[Document passage]
The future of business advice may just be peer to peer…the story of our pilot

Nowhere is the power of business to achieve change more emblematic or more hopeful than the sunrise of the community energy sector across the UK. It has been an extraordinary journey to see new technologies for a clean future matched by new techniques for community organising, offering a very human scale domestic success story.

Ever since the first renewable energy co-operative, Baywind, started, the sector has been an exemplar for bootstrap learning and peer support. The backing of Esmee Fairbairn and the partnership we have had with Locality and the UK Government for our Community Shares Unit, focusing on local equity raising, has allowed us to experiment in how to build on this, with a practical project backing the energy and potential of peer support.

Every success story has many people that can claim to have had a share. But the practitioners are the ones that know how narrow the difference is between success and failure, and own the insights and experience that make the difference. So much advice and guidance in social enterprise and wider business settings tends to be provided by intermediaries without that hands-on experience – they can add value, but what practitioners can add is often invaluable. Or tends to offer pages on a website, when what is needed, at the early stage, is conversations with people.

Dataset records
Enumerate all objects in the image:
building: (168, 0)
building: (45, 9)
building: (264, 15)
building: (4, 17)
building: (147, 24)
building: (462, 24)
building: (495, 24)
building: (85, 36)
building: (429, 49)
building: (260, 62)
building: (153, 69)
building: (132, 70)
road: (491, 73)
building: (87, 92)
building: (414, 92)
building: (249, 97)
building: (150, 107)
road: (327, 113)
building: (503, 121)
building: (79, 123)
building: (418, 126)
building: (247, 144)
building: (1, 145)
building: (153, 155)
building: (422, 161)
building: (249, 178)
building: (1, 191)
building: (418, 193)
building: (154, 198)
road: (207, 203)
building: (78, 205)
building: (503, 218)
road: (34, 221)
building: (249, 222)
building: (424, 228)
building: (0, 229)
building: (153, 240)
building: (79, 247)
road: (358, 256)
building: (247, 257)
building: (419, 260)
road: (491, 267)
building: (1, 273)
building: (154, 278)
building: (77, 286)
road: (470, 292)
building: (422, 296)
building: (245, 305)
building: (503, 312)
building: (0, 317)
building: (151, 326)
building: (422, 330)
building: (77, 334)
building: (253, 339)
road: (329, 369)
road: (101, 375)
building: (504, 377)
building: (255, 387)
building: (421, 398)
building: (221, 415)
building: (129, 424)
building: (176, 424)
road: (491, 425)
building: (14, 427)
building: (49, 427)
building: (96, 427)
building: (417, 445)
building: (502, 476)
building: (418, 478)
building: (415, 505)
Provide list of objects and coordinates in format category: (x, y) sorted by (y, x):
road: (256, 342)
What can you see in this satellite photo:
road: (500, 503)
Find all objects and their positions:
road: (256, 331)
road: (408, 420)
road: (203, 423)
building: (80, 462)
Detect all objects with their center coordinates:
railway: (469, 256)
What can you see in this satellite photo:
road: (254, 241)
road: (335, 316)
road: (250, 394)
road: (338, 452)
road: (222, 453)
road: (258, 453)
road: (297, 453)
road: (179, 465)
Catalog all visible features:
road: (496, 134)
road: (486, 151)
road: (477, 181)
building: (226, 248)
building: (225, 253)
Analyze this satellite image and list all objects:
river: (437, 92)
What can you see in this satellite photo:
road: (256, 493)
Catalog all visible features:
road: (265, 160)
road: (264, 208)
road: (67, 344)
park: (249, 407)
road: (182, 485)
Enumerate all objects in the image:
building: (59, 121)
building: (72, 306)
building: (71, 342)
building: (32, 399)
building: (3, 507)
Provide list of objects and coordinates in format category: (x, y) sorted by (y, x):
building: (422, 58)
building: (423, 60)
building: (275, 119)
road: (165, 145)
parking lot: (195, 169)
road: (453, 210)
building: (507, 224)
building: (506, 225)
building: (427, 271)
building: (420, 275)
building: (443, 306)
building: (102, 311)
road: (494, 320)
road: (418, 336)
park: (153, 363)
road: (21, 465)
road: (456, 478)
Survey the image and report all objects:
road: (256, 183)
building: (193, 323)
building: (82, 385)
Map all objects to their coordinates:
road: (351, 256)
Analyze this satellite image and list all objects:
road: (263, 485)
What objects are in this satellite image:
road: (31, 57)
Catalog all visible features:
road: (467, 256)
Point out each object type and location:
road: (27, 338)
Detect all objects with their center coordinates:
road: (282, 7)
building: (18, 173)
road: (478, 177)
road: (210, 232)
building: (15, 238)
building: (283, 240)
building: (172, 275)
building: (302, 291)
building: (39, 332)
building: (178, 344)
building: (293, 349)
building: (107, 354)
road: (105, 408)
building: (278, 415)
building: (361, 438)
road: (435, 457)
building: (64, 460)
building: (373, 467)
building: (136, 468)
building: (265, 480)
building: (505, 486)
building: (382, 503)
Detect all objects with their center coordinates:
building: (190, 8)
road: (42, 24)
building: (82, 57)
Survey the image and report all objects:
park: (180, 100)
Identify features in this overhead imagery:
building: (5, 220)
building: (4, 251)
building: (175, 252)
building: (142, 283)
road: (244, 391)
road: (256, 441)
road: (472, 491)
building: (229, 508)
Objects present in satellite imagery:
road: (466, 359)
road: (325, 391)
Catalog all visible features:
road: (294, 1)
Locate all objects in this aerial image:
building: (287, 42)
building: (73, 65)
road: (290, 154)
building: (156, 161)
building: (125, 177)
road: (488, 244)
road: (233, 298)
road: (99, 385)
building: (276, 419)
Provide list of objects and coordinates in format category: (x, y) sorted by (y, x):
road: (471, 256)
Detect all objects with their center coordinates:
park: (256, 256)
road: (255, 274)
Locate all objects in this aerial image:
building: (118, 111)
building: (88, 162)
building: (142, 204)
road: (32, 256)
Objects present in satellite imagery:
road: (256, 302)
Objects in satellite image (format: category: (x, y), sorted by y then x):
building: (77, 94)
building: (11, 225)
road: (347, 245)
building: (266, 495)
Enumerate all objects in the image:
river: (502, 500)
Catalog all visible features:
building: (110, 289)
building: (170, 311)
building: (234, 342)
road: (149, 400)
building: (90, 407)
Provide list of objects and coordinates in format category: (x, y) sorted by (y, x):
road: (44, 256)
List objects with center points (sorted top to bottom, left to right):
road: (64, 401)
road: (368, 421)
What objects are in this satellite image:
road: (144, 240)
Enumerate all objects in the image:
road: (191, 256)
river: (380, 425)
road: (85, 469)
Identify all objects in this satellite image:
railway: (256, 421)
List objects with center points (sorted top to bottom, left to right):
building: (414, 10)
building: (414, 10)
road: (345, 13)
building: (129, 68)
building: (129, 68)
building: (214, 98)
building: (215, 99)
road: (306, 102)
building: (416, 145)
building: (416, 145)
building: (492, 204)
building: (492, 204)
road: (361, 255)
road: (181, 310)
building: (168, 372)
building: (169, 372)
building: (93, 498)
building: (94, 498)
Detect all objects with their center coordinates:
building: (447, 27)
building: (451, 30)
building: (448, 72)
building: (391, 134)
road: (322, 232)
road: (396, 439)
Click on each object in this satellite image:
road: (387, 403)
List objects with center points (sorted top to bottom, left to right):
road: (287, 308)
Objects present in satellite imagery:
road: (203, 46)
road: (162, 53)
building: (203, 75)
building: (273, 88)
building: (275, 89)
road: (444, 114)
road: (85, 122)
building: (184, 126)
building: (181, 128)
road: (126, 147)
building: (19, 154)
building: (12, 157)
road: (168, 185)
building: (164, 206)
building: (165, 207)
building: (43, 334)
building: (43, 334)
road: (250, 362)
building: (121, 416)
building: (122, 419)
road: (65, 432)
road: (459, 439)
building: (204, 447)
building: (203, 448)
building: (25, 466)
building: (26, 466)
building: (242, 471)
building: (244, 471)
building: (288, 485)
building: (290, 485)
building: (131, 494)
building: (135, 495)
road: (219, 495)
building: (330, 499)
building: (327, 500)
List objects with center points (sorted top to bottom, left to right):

[Required work]
1. In the business advice passage, reproduce everything from "The future of" down to "of peer support.".
2. In the business advice passage, what was the first renewable energy co-operative?
3. Which backers and partners does the business advice passage name for the Community Shares Unit work? List them all.

[Solutions below]
1.
The future of business advice may just be peer to peer…the story of our pilot

Nowhere is the power of business to achieve change more emblematic or more hopeful than the sunrise of the community energy sector across the UK. It has been an extraordinary journey to see new technologies for a clean future matched by new techniques for community organising, offering a very human scale domestic success story.

Ever since the first renewable energy co-operative, Baywind, started, the sector has been an exemplar for bootstrap learning and peer support. The backing of Esmee Fairbairn and the partnership we have had with Locality and the UK Government for our Community Shares Unit, focusing on local equity raising, has allowed us to experiment in how to build on this, with a practical project backing the energy and potential of peer support.

2. Baywind

3. Esmee Fairbairn, Locality, the UK Government